[I originally posted this over at the Pythian blog. If you're not following it, you should! Way more content, by far smarter people than lil ol' me.]
It's holiday season in many parts of the world, but it's not all parties and egg-nog. Caretakers of critical IT systems often have significant work to do as those systems roll over into a new year. In some cases, we're just monitoring to make sure nothing unusual happens. In other cases, however, we're making the unusual happen: running those batch jobs and backups that only fire once per year.
So what happens when you update the crontab on a critical system to accommodate year-end processing? What happens when, despite all your diligence and devotion to human reliability guidelines, you perform a simple slip, and instead of typing
crontab -e, you type
crontab -r? Well, the documentation tells you what happens:
-r Remove the current crontab. -e Edit the current crontab
(Incidentally, if there isn't a rule of software design that requires you to LOOK DOWN AT YOUR KEYBOARD WHEN CHOOSING FLAGS FOR YOUR UTILITIES, there damn well should be. Seriously, who thought that combinations of options was a good idea???)
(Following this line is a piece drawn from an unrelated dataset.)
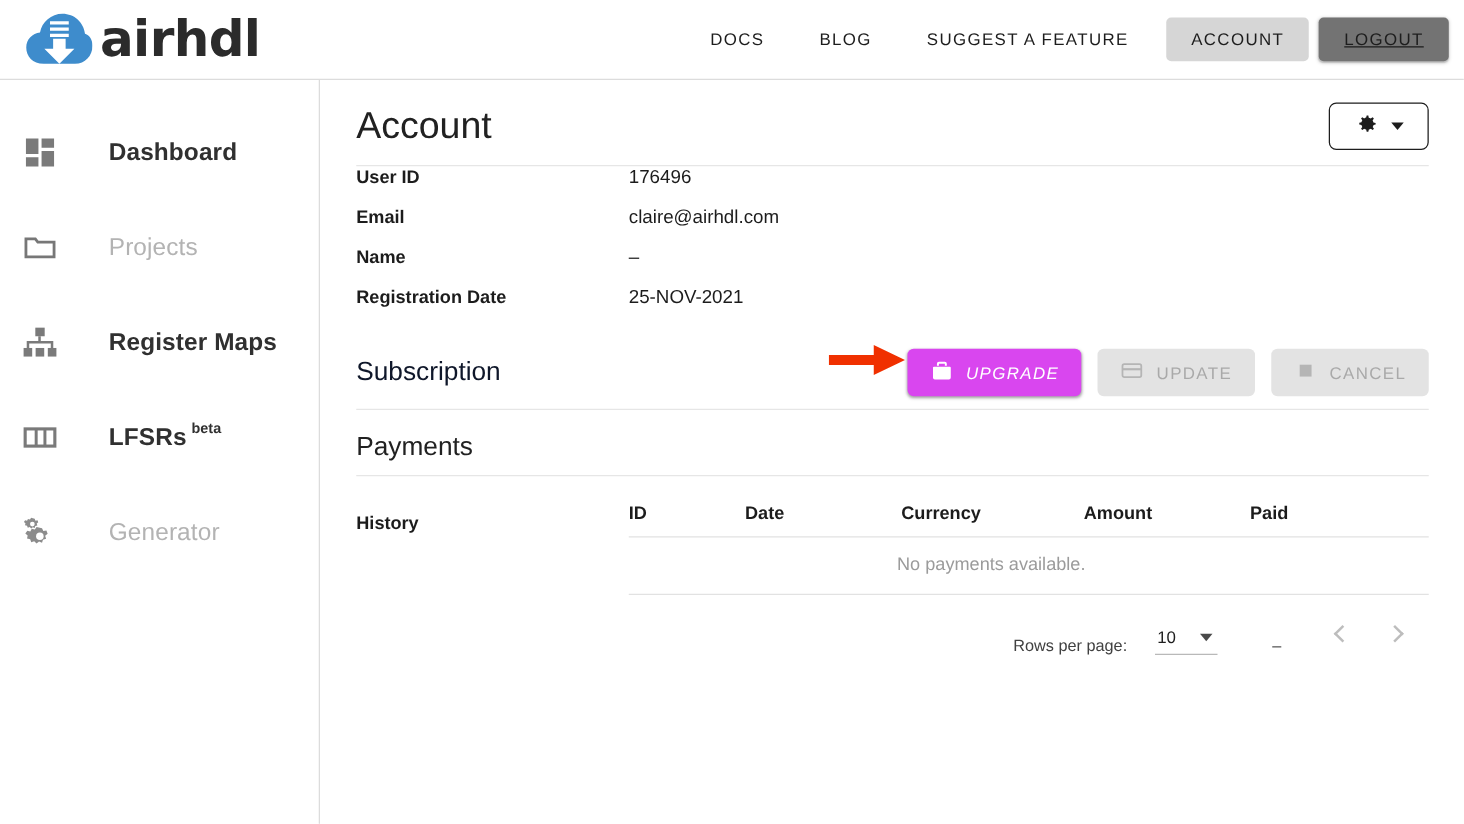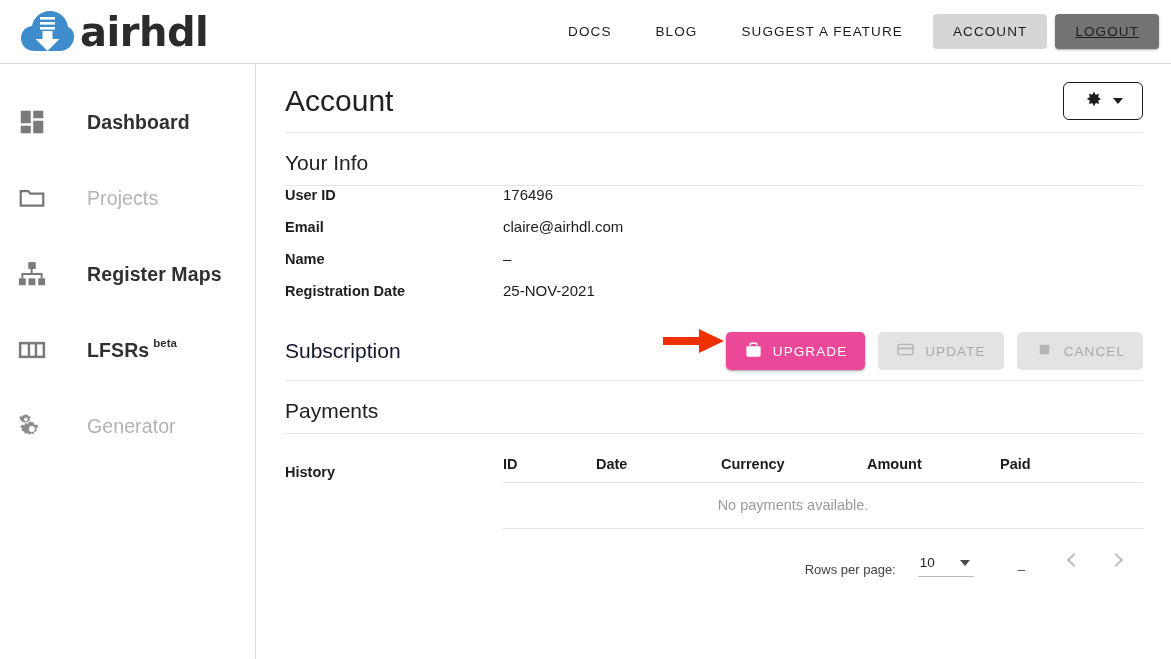"Your Info" div.section-head { html: <div>Your Info</div> -> none }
What happens next is up to you. You can:
- Pray that you typed crontab -l first, and can recover the listing from your terminal logs
- Search feverishly through email, old trouble tickets, and other internal documentation to reconstruct the contents of the crontab
- Reach out to your sysadmin (assuming that's not you, and that the sysadmin isn't already on holiday) for help in restoring the contents from backup, and won't that be a fun conversation?
- Restore from a backup that you've been making yourself, all along.
I'm sure that most people would pick option #4, and it's very easy to implement. You can give yourself the gift of "crontab insurance" by adding a simple line to the beginning of each of your crontabs:
01 00 * * * /usr/bin/crontab -l > ~/.crons/cronbak.`date +\%u` 2>&1
You'll also need to create the .crons directory first, and double-check the path to the crontab executable on your system. But the result should be a one-week rotation of crontab backups, named cronbak.[1-7]. If you can't be certain that you'll notice something's wrong with your crontab in 1 week, you can easily get additional "insurance" by changing %u to %d (day of month) or even %j (day of year).
While this may seem like an inconsequential thing, it's not. This little backup technique has saved me and other members of my team significant amounts of work and precious client time. I have personally had to execute 3 of the four solutions listed above (thankfully, not #3...yet ), and having this backup on hand is by far the most preferable, stress-free option. No matter how good we are at what we do, it's important to remember that even maximum human reliability is not infallibility. Take the time to do this simple thing; someday you'll be glad you did.